Avant Mandy Arendt, c’était Christian Miny, un jeune ingénieur forestier, qui était maire de Colmar-Berg ; avant lui, l’ancien député du LSAP Fernand Diederich avait été aux commandes pendant 18 ans. Que compte faire différemment la représentante du Parti pirate, qui est également la première femme à occuper ce poste, dans cette petite commune ? L’ouverture d’une crèche à Colmar-Berg lui tient particulièrement à cœur, afin que « les enfants puissent être pris en charge dans leur propre commune ». La nouvelle Maison Relais devrait ouvrir ses portes en septembre 2024 ; l’école est actuellement en cours de rénovation. Le mot à la mode suivant, la « numérisation », est évoqué. Après tout, il faut bien pouvoir s’acquitter de ses missions politiques même depuis la côte belge. Fernand Diederich lui reproche son manque d’expérience, affirmant qu’elle ne connaît absolument pas le « terrain ». Il se porte aussitôt candidat chez Fokus afin de faire obstacle à Arendt.

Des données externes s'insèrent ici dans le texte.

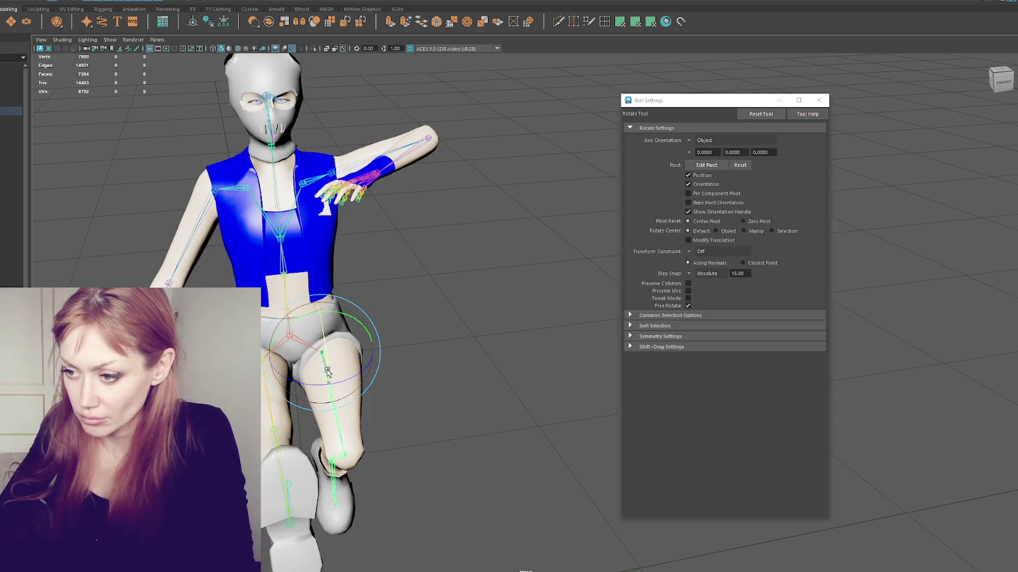
pyautogui.keyDown('alt'); pyautogui.moveTo(349, 361); pyautogui.dragTo(204, 551); pyautogui.keyUp('alt')
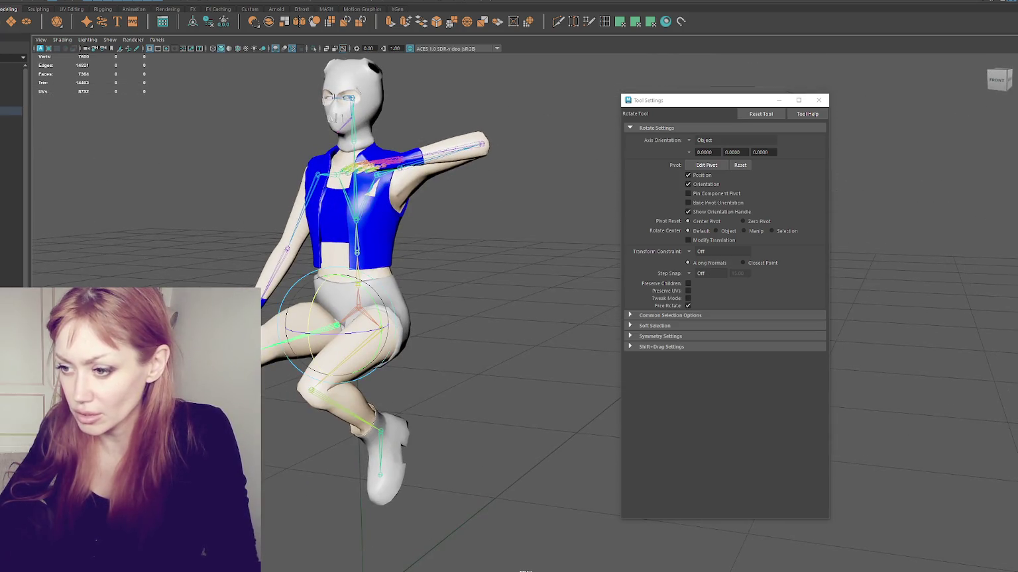
pyautogui.click(701, 273)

Une promenade dans le parc de Colmar-Berg permet de comprendre ce qui divise réellement les esprits dans les petites localités. Sur une butte, près d’un étang, se dresse une éolienne, une structure métallique de 8,5 mètres de haut qui produit de l’électricité à partir du vent. Elle ne tourne pas encore correctement. On a omis d’expliquer aux gens pourquoi il en est ainsi, raconte Mandy Arendt. L’opposition en tire alors parti. Le mot-clé suivant des Pirates ne tarde pas à surgir : la participation citoyenne. « On a un peu oublié ici de demander aux gens ce qu’ils veulent vraiment », dit-elle en souriant.